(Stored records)

────────────────────

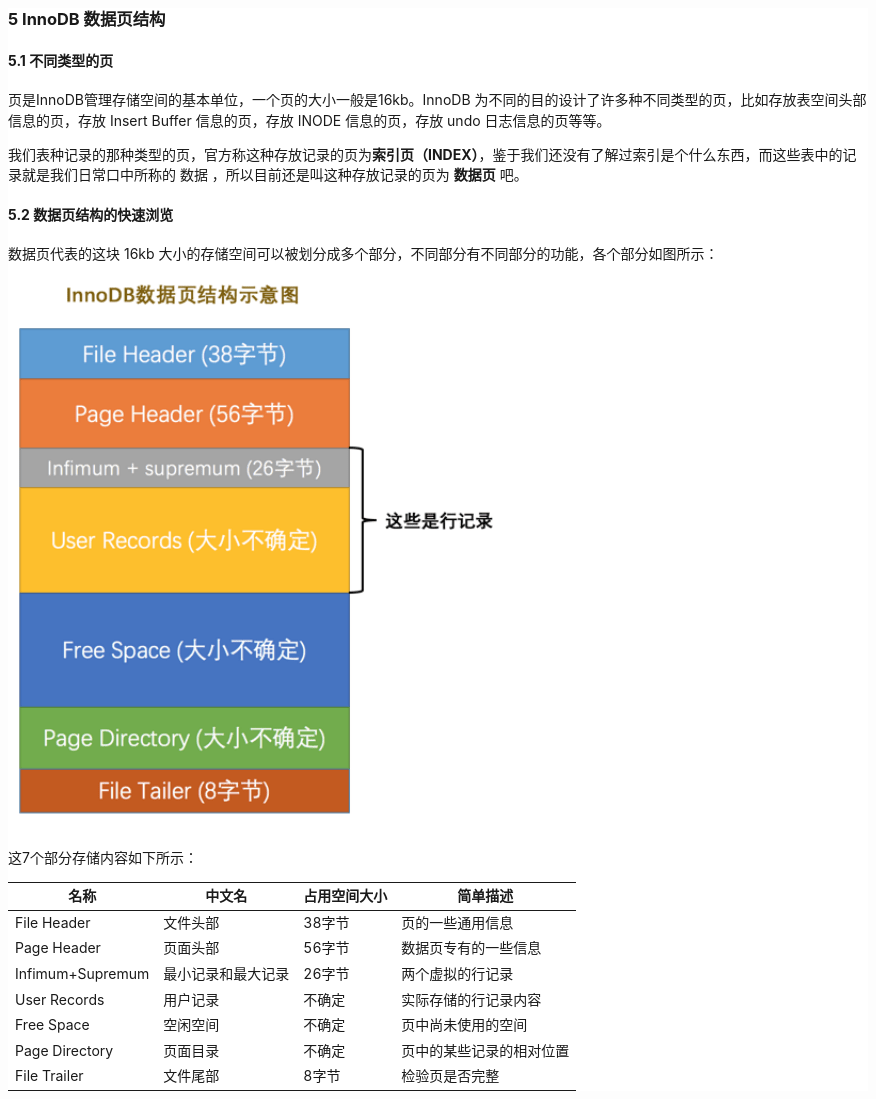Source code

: ### 5 InnoDB 数据页结构

#### 5.1 不同类型的页

页是InnoDB管理存储空间的基本单位，一个页的大小一般是16kb。InnoDB 为不同的目的设计了许多种不同类型的页，比如存放表空间头部信息的页，存放 Insert Buffer 信息的页，存放 INODE 信息的页，存放 undo 日志信息的页等等。

我们表种记录的那种类型的页，官方称这种存放记录的页为**索引页（INDEX）**，鉴于我们还没有了解过索引是个什么东西，而这些表中的记录就是我们日常口中所称的 数据 ，所以目前还是叫这种存放记录的页为 **数据页** 吧。

#### 5.2 数据页结构的快速浏览 

数据页代表的这块 16kb 大小的存储空间可以被划分成多个部分，不同部分有不同部分的功能，各个部分如图所示：

![image-20220112111541717](media/images/image-20220112111541717.png)

这7个部分存储内容如下所示：

| 名称             | 中文名             | 占用空间大小 | 简单描述                 |
| ---------------- | ------------------ | ------------ | ------------------------ |
| File Header      | 文件头部           | 38字节       | 页的一些通用信息         |
| Page Header      | 页面头部           | 56字节       | 数据页专有的一些信息     |
| Infimum+Supremum | 最小记录和最大记录 | 26字节       | 两个虚拟的行记录         |
| User Records     | 用户记录           | 不确定       | 实际存储的行记录内容     |
| Free Space       | 空闲空间           | 不确定       | 页中尚未使用的空间       |
| Page Directory   | 页面目录           | 不确定       | 页中的某些记录的相对位置 |
| File Trailer     | 文件尾部           | 8字节        | 检验页是否完整           |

────────────────────

The result should be the same data as above, line for line, with the pictures gone.

Source code

: ### 5 InnoDB 数据页结构

#### 5.1 不同类型的页

页是InnoDB管理存储空间的基本单位，一个页的大小一般是16kb。InnoDB 为不同的目的设计了许多种不同类型的页，比如存放表空间头部信息的页，存放 Insert Buffer 信息的页，存放 INODE 信息的页，存放 undo 日志信息的页等等。

我们表种记录的那种类型的页，官方称这种存放记录的页为**索引页（INDEX）**，鉴于我们还没有了解过索引是个什么东西，而这些表中的记录就是我们日常口中所称的 数据 ，所以目前还是叫这种存放记录的页为 **数据页** 吧。

#### 5.2 数据页结构的快速浏览 

数据页代表的这块 16kb 大小的存储空间可以被划分成多个部分，不同部分有不同部分的功能，各个部分如图所示：

![image-20220112111541717](media/images/image-20220112111541717.png)

这7个部分存储内容如下所示：

| 名称             | 中文名             | 占用空间大小 | 简单描述                 |
| ---------------- | ------------------ | ------------ | ------------------------ |
| File Header      | 文件头部           | 38字节       | 页的一些通用信息         |
| Page Header      | 页面头部           | 56字节       | 数据页专有的一些信息     |
| Infimum+Supremum | 最小记录和最大记录 | 26字节       | 两个虚拟的行记录         |
| User Records     | 用户记录           | 不确定       | 实际存储的行记录内容     |
| Free Space       | 空闲空间           | 不确定       | 页中尚未使用的空间       |
| Page Directory   | 页面目录           | 不确定       | 页中的某些记录的相对位置 |
| File Trailer     | 文件尾部           | 8字节        | 检验页是否完整           |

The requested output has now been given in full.